With an AI cybersecurity system that has received (and continues to receive) excellent, clean input data, a cybersecurity system can learn normal patterns and very quickly spot abnormal activity. This is essential for identifying and preventing data leaks and data breaches from insiders and hackers with significant motivation and resources.
The ability of AI to respond in real-time makes it excellent at identifying and responding to sophisticated and coordinated attacks, such as a distributed denial of service (DDoS) attack combined with a trojan-led ransomware attack.
Multi-Factor Authentication (MFA) and Password Protection Policies
This is a commonly mentioned cybersecurity practice due to its effectiveness. Whether considering small businesses with limited budgets or enterprise-level operations with more resources, ensuring proper authentication remains one of the most effective cybersecurity measures to improve a security posture.
Passwords, whether a part of an MFA system or not, need to be maintained and supported with clear information security policies that ensure they are strong passwords: unrepeated, unshared, changed periodically, and with appropriate permissions as determined by a privileged access management system to protect valuable intellectual property and mission-critical data.
MFA requires users to verify a second layer of identity authentication to access a network or part of a network, making it far more secure. While many passwords can be broken through brute-force attacks, 2FA or MFA can prevent most attacks from stealing credentials and logins.
Network Segmentation
With the potential for attack via point-of-sale systems and IoT devices, an effective way to protect connected networks is to implement network segmentation.

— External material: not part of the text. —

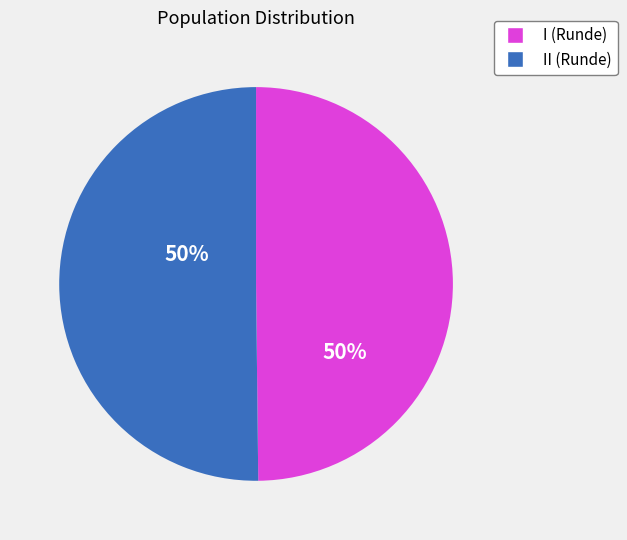

How many segments does this pie chart have?

2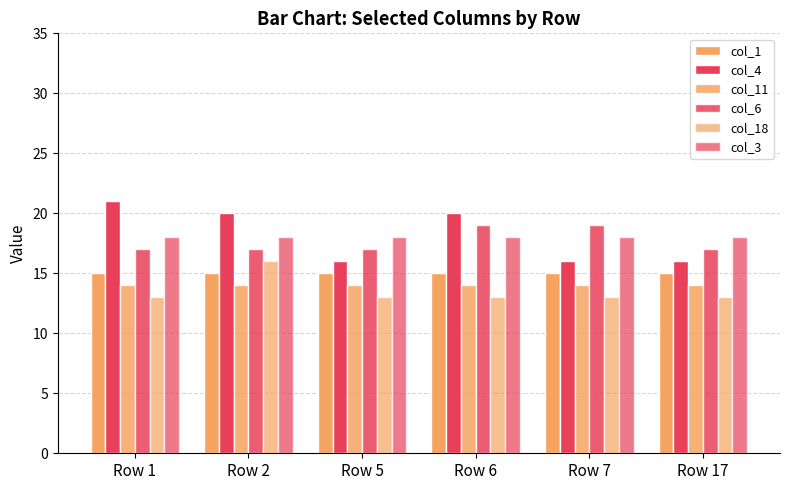

Between Row 1 and Row 17, which is larger?

Row 1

Whether for the tech firm or the firm using their products, network segmentation airgaps sensitive, valuable, and critical data from the rest of the network. Target data is stored on a separate network if a hacker accesses the network.
In conjunction with other security measures, such as strong authentication and firewalls, network segmentation can significantly reduce the risks of cybercrime and penetration of a firm’s attack surface.
Incident Response Planning
While it’s wise to attempt to avoid a cyber attack, businesses need proper incident response plans in place. In the event of a cyber attack — which is increasingly likely across all sectors — businesses with incident response plans can respond swiftly and effectively, which minimizes how long the hackers are in the system and demonstrates preparation and professionalism in front of customers, industry peers, and the media.